PROVIDED RECORDS
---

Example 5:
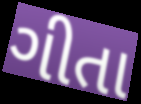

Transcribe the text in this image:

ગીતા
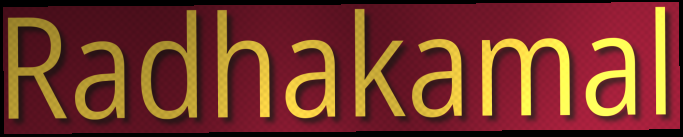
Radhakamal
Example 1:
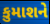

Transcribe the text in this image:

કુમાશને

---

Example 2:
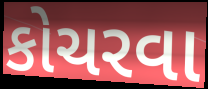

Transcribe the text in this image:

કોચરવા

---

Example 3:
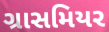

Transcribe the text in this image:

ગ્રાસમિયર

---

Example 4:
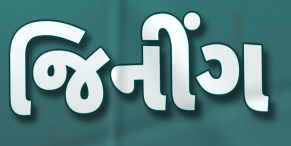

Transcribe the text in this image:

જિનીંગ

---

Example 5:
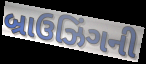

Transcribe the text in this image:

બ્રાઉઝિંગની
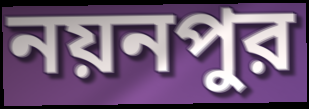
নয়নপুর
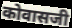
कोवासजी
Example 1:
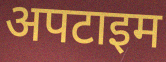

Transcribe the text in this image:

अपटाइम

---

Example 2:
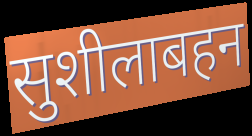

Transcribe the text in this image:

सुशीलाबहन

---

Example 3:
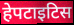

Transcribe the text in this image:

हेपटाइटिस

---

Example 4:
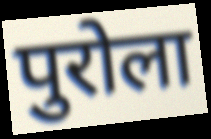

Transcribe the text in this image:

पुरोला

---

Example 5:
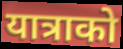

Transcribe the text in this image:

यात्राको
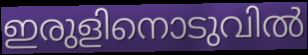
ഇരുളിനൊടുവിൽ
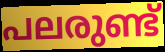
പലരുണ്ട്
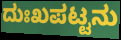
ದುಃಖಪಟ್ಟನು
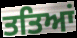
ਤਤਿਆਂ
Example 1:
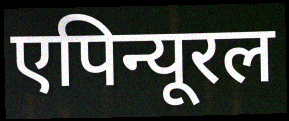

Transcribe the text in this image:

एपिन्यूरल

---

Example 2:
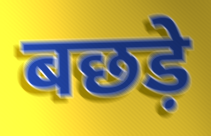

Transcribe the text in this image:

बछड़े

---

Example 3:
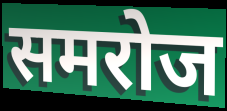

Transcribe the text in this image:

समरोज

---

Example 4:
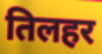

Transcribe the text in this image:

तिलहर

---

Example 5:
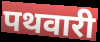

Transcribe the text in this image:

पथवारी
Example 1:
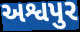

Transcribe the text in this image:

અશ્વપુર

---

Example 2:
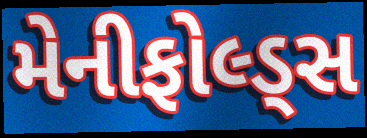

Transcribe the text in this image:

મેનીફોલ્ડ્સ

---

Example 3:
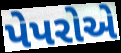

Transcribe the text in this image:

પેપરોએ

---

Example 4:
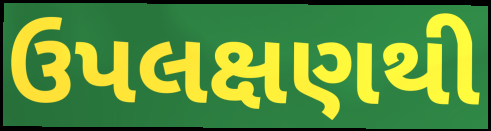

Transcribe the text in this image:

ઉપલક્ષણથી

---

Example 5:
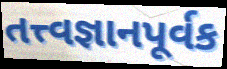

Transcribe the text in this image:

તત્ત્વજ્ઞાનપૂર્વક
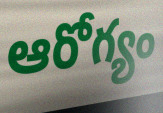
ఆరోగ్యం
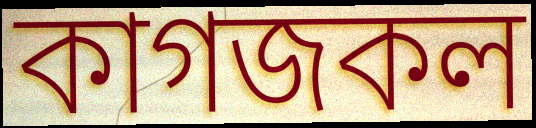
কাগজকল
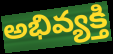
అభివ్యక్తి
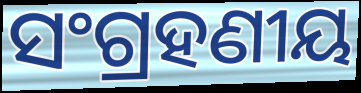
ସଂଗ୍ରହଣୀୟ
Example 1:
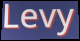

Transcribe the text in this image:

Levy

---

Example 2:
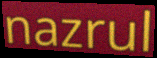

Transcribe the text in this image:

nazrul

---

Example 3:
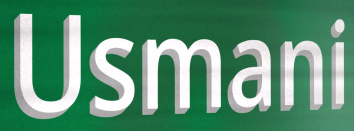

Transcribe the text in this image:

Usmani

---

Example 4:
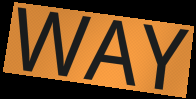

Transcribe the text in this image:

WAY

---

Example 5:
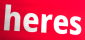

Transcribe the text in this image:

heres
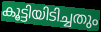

TASK DETAILS
Please set down each line of the listing above word for word, skipping any pictures.

RESULT
---

Example 5:

Transcribe the text in this image:

ગીતા
Radhakamal
Example 1:

Transcribe the text in this image:

કુમાશને

---

Example 2:

Transcribe the text in this image:

કોચરવા

---

Example 3:

Transcribe the text in this image:

ગ્રાસમિયર

---

Example 4:

Transcribe the text in this image:

જિનીંગ

---

Example 5:

Transcribe the text in this image:

બ્રાઉઝિંગની
নয়নপুর
कोवासजी
Example 1:

Transcribe the text in this image:

अपटाइम

---

Example 2:

Transcribe the text in this image:

सुशीलाबहन

---

Example 3:

Transcribe the text in this image:

हेपटाइटिस

---

Example 4:

Transcribe the text in this image:

पुरोला

---

Example 5:

Transcribe the text in this image:

यात्राको
ഇരുളിനൊടുവിൽ
പലരുണ്ട്
ದುಃಖಪಟ್ಟನು
ਤਤਿਆਂ
Example 1:

Transcribe the text in this image:

एपिन्यूरल

---

Example 2:

Transcribe the text in this image:

बछड़े

---

Example 3:

Transcribe the text in this image:

समरोज

---

Example 4:

Transcribe the text in this image:

तिलहर

---

Example 5:

Transcribe the text in this image:

पथवारी
Example 1:

Transcribe the text in this image:

અશ્વપુર

---

Example 2:

Transcribe the text in this image:

મેનીફોલ્ડ્સ

---

Example 3:

Transcribe the text in this image:

પેપરોએ

---

Example 4:

Transcribe the text in this image:

ઉપલક્ષણથી

---

Example 5:

Transcribe the text in this image:

તત્ત્વજ્ઞાનપૂર્વક
ఆరోగ్యం
কাগজকল
అభివ్యక్తి
ସଂଗ୍ରହଣୀୟ
Example 1:

Transcribe the text in this image:

Levy

---

Example 2:

Transcribe the text in this image:

nazrul

---

Example 3:

Transcribe the text in this image:

Usmani

---

Example 4:

Transcribe the text in this image:

WAY

---

Example 5:

Transcribe the text in this image:

heres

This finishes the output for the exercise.